== THE PROBLEM ==
Print the listing exactly as it stands. Skip every picture.

**** INFORMATION ****

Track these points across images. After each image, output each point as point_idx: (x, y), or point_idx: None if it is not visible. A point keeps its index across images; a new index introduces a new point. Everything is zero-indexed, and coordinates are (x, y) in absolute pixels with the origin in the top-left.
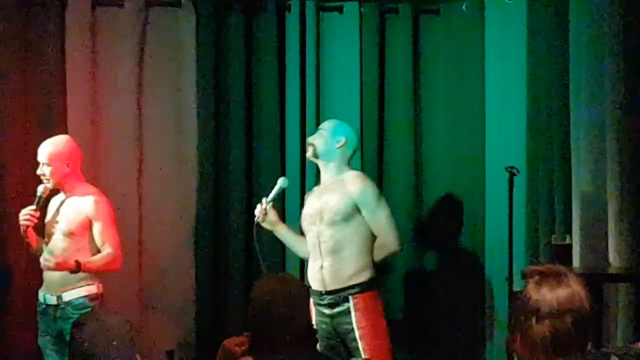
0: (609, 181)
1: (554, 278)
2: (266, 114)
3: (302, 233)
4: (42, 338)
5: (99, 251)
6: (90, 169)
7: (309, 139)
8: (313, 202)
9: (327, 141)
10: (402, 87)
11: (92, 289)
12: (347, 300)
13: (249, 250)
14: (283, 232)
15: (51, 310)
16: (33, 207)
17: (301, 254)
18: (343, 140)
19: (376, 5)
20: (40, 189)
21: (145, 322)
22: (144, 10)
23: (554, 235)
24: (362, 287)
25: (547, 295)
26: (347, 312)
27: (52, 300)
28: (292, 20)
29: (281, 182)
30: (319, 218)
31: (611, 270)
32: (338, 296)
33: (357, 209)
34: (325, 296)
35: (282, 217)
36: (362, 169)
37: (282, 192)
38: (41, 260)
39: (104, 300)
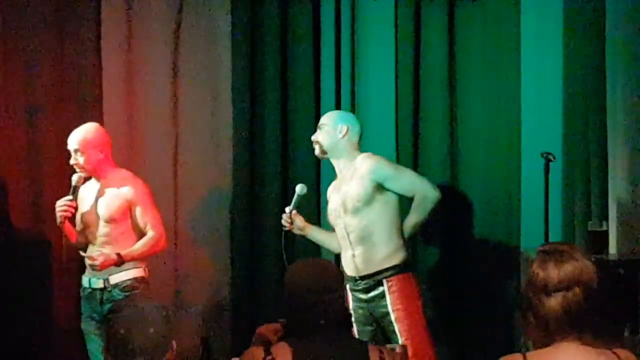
0: None
1: (559, 254)
2: (301, 99)
3: (332, 229)
4: (85, 322)
5: (143, 233)
6: (125, 157)
7: (313, 138)
8: (334, 196)
9: (330, 134)
10: (437, 75)
11: (139, 272)
12: (381, 284)
13: (284, 236)
14: (314, 234)
15: (97, 293)
16: (69, 197)
17: (335, 249)
18: (345, 128)
19: None
20: (75, 178)
21: (181, 306)
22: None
23: (590, 222)
24: (396, 270)
25: (553, 271)
26: (382, 295)
27: (99, 283)
28: (327, 6)
29: (299, 189)
30: (343, 209)
31: None
32: (372, 280)
33: (377, 189)
34: (360, 281)
35: (318, 212)
36: (397, 158)
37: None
38: (86, 262)
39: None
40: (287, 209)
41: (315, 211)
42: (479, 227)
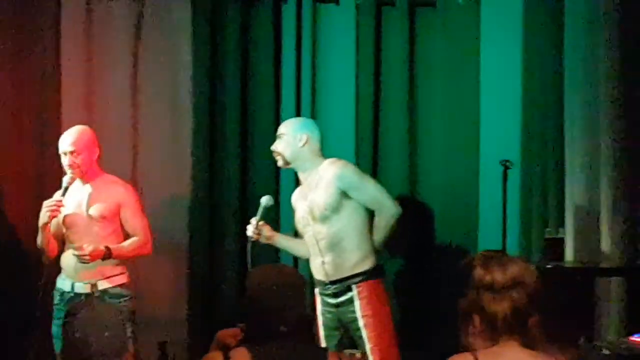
0: (602, 175)
1: (498, 258)
2: (262, 104)
3: (295, 234)
4: (58, 327)
5: (129, 236)
6: None
7: (273, 148)
8: (301, 204)
9: (290, 144)
10: (398, 80)
11: (123, 278)
12: (351, 289)
13: (243, 239)
14: (282, 242)
15: (82, 298)
16: (59, 197)
17: (303, 255)
18: (305, 137)
19: None
20: (66, 179)
21: (138, 312)
22: (140, 1)
23: (547, 229)
24: (366, 276)
25: (498, 272)
26: (351, 300)
27: (85, 288)
28: (288, 11)
29: (265, 201)
30: (311, 217)
31: (603, 265)
32: (342, 285)
33: (343, 195)
34: (330, 286)
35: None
36: (357, 162)
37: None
38: (73, 253)
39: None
40: (253, 220)
41: (275, 217)
42: (439, 234)
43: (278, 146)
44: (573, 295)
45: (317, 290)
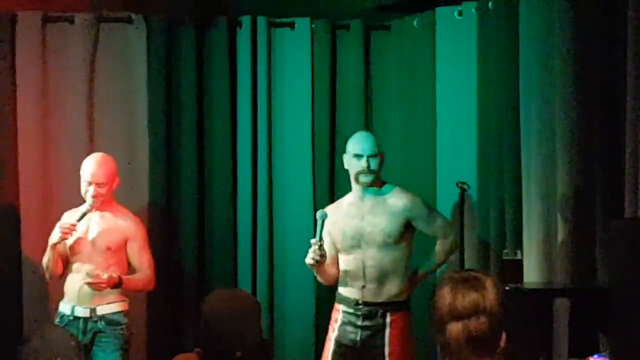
0: (559, 196)
1: (467, 282)
2: (218, 128)
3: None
4: None
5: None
6: (40, 185)
7: (365, 166)
8: (353, 223)
9: (378, 162)
10: (354, 102)
11: (125, 305)
12: (385, 316)
13: (202, 262)
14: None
15: (81, 322)
16: (75, 221)
17: (326, 280)
18: (382, 155)
19: (327, 22)
20: (86, 206)
21: None
22: (95, 25)
23: (505, 250)
24: (401, 306)
25: (458, 298)
26: (383, 327)
27: (84, 312)
28: (243, 36)
29: (322, 215)
30: (366, 241)
31: (560, 286)
32: (376, 309)
33: (407, 227)
34: (362, 307)
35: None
36: (314, 182)
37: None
38: (86, 280)
39: None
40: (314, 241)
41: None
42: None
43: (372, 164)
44: (531, 316)
45: (340, 307)
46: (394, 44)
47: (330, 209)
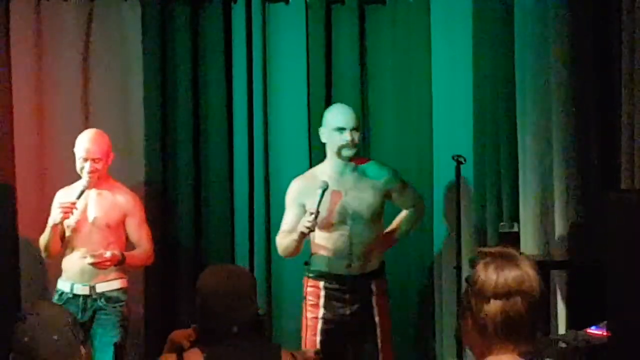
0: (555, 169)
1: (503, 259)
2: (213, 104)
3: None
4: None
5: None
6: (35, 164)
7: (356, 140)
8: (337, 198)
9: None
10: (349, 77)
11: (123, 282)
12: (370, 285)
13: (198, 240)
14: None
15: (80, 300)
16: (74, 199)
17: (291, 253)
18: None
19: None
20: (83, 182)
21: None
22: (89, 3)
23: (501, 223)
24: (381, 272)
25: (495, 276)
26: (369, 296)
27: (84, 290)
28: (238, 11)
29: (324, 185)
30: (352, 217)
31: (558, 258)
32: (362, 281)
33: (385, 200)
34: (348, 281)
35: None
36: (310, 156)
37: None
38: (89, 261)
39: None
40: (312, 210)
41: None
42: None
43: (356, 137)
44: None
45: (321, 284)
46: (389, 18)
47: (303, 181)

****

== ANSWER BELOW ==
Track these points across images. After each image, output each point as point_idx: (x, y), or point_idx: None if it is not visible. A point keeps its index across images; a new index introduces a new point. Everything is zero-indexed, and coordinates are (x, y) in absolute pixels with the origin in the top-left.
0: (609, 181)
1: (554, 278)
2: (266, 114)
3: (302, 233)
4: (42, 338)
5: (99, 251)
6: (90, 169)
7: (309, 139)
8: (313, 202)
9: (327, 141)
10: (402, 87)
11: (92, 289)
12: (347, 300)
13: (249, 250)
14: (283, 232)
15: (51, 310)
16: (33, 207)
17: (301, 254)
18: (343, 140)
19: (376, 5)
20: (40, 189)
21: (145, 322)
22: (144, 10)
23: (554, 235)
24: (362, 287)
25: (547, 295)
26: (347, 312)
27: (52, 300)
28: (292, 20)
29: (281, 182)
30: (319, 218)
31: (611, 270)
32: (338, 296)
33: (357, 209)
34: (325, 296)
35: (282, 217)
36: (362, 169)
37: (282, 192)
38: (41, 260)
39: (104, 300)
0: None
1: (559, 254)
2: (301, 99)
3: (332, 229)
4: (85, 322)
5: (143, 233)
6: (125, 157)
7: (313, 138)
8: (334, 196)
9: (330, 134)
10: (437, 75)
11: (139, 272)
12: (381, 284)
13: (284, 236)
14: (314, 234)
15: (97, 293)
16: (69, 197)
17: (335, 249)
18: (345, 128)
19: None
20: (75, 178)
21: (181, 306)
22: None
23: (590, 222)
24: (396, 270)
25: (553, 271)
26: (382, 295)
27: (99, 283)
28: (327, 6)
29: (299, 189)
30: (343, 209)
31: None
32: (372, 280)
33: (377, 189)
34: (360, 281)
35: (318, 212)
36: (397, 158)
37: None
38: (86, 262)
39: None
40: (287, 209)
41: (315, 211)
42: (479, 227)
0: (602, 175)
1: (498, 258)
2: (262, 104)
3: (295, 234)
4: (58, 327)
5: (129, 236)
6: None
7: (273, 148)
8: (301, 204)
9: (290, 144)
10: (398, 80)
11: (123, 278)
12: (351, 289)
13: (243, 239)
14: (282, 242)
15: (82, 298)
16: (59, 197)
17: (303, 255)
18: (305, 137)
19: None
20: (66, 179)
21: (138, 312)
22: (140, 1)
23: (547, 229)
24: (366, 276)
25: (498, 272)
26: (351, 300)
27: (85, 288)
28: (288, 11)
29: (265, 201)
30: (311, 217)
31: (603, 265)
32: (342, 285)
33: (343, 195)
34: (330, 286)
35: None
36: (357, 162)
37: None
38: (73, 253)
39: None
40: (253, 220)
41: (275, 217)
42: (439, 234)
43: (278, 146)
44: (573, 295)
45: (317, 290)
0: (559, 196)
1: (467, 282)
2: (218, 128)
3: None
4: None
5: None
6: (40, 185)
7: (365, 166)
8: (353, 223)
9: (378, 162)
10: (354, 102)
11: (125, 305)
12: (385, 316)
13: (202, 262)
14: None
15: (81, 322)
16: (75, 221)
17: (326, 280)
18: (382, 155)
19: (327, 22)
20: (86, 206)
21: None
22: (95, 25)
23: (505, 250)
24: (401, 306)
25: (458, 298)
26: (383, 327)
27: (84, 312)
28: (243, 36)
29: (322, 215)
30: (366, 241)
31: (560, 286)
32: (376, 309)
33: (407, 227)
34: (362, 307)
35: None
36: (314, 182)
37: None
38: (86, 280)
39: None
40: (314, 241)
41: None
42: None
43: (372, 164)
44: (531, 316)
45: (340, 307)
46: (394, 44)
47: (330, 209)
0: (555, 169)
1: (503, 259)
2: (213, 104)
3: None
4: None
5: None
6: (35, 164)
7: (356, 140)
8: (337, 198)
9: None
10: (349, 77)
11: (123, 282)
12: (370, 285)
13: (198, 240)
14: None
15: (80, 300)
16: (74, 199)
17: (291, 253)
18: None
19: None
20: (83, 182)
21: None
22: (89, 3)
23: (501, 223)
24: (381, 272)
25: (495, 276)
26: (369, 296)
27: (84, 290)
28: (238, 11)
29: (324, 185)
30: (352, 217)
31: (558, 258)
32: (362, 281)
33: (385, 200)
34: (348, 281)
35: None
36: (310, 156)
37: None
38: (89, 261)
39: None
40: (312, 210)
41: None
42: None
43: (356, 137)
44: None
45: (321, 284)
46: (389, 18)
47: (303, 181)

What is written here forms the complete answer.